Face Recognition on NVIDIA Jetson (Nano) using TensorRT

GNU General Public License v3.0

203 stars 72 forks source link

Low performance #21

Open lagurus opened 3 years ago

lagurus commented 3 years ago

Great work, but I am not able to reach desired fps (on Jetson Nano 15fps)

My result are quite low (3fps)

With _LOGTIMES it show: mtCNN took 201ms Forward took 135ms Feature matching took 0ms.

I am using last Jetpack 4.4.1

#jetson_release

NVIDIA Jetson Nano (Developer Kit Version)

Jetpack 4.4.1 [L4T 32.4.4]

NV Power Mode: MAXN - Type: 0

jetson_stats.service: active

Libraries:
- Vulkan: 1.2.70

Can it be connected with: https://github.com/opencv/opencv/issues/18340 or https://forums.developer.nvidia.com/t/darknet-slower-using-jetpack-4-4-cudnn-8-0-0-cuda-10-2-than-jetpack-4-3-cudnn-7-6-3-cuda-10-0/121579

Thanks

nwesem commented 3 years ago

that's interesting... i will look in to that as soon as i can

lagurus commented 3 years ago

Maybe I have realized what all performance problem is all about. I tested with video/picture with 6 faces.

no faces in video - 43fps
1 face - 17fps
3 faces - 8 fps
6 faces - 3 fps

nwesem commented 3 years ago

I think we could batch process the faces and speed it up that way.. I tried doing that but had problems with a dynamic amount of faces as an input to the tensorRT inference. I guess we could set a maximum of e.g. 6 faces and in case there are less faces we could append the remaining matrices of faces as zeros.. That would mean you need to change the tensorRT model of the facenet. but look at the mtCNN already using up 1/5 of a second that means you will not reach more than 5 FPS since I am not sure if the speed of the mtCNN can still be increased..

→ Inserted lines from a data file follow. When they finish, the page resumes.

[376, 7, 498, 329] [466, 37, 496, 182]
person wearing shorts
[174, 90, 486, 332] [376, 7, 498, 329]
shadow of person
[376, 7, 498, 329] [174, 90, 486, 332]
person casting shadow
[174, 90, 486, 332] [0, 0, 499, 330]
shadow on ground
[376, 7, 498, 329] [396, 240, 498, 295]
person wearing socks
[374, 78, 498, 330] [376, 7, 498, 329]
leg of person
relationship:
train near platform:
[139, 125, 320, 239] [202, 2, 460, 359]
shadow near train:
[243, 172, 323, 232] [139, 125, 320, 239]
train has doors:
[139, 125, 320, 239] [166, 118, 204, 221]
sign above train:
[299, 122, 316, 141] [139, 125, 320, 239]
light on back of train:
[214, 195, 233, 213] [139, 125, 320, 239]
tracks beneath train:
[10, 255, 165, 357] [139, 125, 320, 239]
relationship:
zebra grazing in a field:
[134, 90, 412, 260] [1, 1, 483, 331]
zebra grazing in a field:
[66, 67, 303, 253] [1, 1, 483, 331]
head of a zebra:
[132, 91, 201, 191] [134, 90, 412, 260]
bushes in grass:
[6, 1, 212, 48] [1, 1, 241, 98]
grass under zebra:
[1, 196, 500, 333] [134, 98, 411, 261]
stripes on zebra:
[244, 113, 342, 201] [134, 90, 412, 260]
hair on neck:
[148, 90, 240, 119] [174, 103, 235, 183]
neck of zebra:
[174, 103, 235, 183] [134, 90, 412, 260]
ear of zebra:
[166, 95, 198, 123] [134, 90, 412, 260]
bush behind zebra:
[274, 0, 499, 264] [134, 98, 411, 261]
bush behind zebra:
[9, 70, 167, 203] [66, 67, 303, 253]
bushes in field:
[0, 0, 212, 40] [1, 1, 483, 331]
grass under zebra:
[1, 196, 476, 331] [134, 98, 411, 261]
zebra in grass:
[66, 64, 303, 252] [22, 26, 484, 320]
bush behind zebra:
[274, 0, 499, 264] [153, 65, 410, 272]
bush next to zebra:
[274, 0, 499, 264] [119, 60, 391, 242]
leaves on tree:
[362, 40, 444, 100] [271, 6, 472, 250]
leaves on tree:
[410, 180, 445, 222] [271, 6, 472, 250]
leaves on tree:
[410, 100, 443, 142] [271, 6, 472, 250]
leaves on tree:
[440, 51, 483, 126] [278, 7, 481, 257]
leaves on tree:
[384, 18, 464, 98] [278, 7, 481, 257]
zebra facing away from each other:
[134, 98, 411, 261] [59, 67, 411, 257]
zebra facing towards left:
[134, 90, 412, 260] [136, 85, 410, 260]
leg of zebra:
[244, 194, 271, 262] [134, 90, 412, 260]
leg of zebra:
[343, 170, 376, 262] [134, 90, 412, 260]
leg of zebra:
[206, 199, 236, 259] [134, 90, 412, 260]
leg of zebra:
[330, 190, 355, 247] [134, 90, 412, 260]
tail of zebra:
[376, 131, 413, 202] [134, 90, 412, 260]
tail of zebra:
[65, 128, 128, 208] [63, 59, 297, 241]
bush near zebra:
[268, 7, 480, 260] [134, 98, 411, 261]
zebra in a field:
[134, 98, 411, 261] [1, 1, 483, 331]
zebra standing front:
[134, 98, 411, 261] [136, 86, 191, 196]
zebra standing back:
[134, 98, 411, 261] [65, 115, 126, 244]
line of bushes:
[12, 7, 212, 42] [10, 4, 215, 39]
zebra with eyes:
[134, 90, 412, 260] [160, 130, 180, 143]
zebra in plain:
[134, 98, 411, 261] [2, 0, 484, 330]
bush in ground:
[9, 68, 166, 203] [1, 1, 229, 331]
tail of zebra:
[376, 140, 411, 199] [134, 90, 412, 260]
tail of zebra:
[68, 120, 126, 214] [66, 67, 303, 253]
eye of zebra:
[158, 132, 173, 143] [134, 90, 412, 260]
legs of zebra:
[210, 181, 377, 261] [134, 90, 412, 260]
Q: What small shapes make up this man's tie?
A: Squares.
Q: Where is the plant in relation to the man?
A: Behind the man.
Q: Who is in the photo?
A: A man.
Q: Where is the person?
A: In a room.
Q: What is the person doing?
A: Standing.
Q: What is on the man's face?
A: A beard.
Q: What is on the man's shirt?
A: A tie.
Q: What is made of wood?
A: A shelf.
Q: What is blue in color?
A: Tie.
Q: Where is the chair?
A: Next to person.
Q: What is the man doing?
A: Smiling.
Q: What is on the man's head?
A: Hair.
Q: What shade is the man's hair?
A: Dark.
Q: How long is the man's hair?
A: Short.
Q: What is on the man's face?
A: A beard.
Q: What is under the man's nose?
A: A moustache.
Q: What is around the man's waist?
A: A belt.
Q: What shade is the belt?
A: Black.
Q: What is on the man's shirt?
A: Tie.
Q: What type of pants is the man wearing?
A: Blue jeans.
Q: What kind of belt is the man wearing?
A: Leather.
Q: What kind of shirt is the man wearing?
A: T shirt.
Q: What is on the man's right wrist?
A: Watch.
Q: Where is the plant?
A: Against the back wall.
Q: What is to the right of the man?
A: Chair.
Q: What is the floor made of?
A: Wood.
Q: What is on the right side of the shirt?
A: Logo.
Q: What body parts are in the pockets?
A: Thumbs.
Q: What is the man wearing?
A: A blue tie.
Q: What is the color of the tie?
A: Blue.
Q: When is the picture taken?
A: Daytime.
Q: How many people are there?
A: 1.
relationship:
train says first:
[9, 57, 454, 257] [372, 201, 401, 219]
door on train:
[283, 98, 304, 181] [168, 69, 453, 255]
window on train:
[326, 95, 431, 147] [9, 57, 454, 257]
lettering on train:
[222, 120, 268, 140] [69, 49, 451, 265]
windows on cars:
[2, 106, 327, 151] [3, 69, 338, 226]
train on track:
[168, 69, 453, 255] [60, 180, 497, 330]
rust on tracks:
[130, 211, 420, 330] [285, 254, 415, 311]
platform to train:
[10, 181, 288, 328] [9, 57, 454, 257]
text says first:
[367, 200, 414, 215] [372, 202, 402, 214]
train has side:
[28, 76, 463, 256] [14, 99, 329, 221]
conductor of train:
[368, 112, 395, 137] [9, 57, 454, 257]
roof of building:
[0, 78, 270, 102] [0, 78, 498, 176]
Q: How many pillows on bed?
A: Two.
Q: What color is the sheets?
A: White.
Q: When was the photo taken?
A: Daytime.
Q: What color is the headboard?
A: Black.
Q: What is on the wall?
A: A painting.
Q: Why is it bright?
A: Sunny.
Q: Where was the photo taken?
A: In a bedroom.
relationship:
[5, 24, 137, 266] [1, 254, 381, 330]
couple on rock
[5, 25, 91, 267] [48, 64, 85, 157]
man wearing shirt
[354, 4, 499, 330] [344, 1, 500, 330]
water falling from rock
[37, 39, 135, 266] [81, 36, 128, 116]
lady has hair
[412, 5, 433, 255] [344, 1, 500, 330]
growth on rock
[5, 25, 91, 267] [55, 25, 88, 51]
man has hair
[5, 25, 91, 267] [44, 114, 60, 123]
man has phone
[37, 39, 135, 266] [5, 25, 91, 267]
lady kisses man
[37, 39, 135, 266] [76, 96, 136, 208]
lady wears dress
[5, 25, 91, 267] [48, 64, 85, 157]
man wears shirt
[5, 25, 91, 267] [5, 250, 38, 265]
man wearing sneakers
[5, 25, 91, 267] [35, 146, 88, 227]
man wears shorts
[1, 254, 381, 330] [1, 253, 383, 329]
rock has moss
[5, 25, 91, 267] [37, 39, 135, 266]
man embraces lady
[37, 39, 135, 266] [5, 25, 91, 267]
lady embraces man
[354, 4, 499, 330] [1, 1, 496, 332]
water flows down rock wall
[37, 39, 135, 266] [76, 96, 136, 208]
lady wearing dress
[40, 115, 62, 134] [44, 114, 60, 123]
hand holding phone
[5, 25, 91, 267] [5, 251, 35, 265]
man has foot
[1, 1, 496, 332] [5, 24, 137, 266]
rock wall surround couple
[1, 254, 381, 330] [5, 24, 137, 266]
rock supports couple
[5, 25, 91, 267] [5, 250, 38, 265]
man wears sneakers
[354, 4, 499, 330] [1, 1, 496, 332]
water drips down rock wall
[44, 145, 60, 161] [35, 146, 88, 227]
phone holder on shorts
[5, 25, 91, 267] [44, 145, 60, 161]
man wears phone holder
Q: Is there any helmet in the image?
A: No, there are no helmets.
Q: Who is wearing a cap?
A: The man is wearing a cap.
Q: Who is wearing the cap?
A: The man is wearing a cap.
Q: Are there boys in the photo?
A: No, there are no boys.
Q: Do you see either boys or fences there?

Tetsujinfr commented 3 years ago

fyi running 22fps with 1 face and no images in the imgs DB folder on a Jetson Xavier NX. Cool repo, but I would have expected faster inference on the NX, although I suspect the fps rate estimate might be capped by 1) the opencv frame window rendering and 2) the webcam frame grab time. I need to play with it a bit more.

Modifying the main.cpp to add some command line arguments, e.g. an input folder to use the face detection piece of the model without the recognition piece. The recognition piece though is really cool and quite robust at first glance.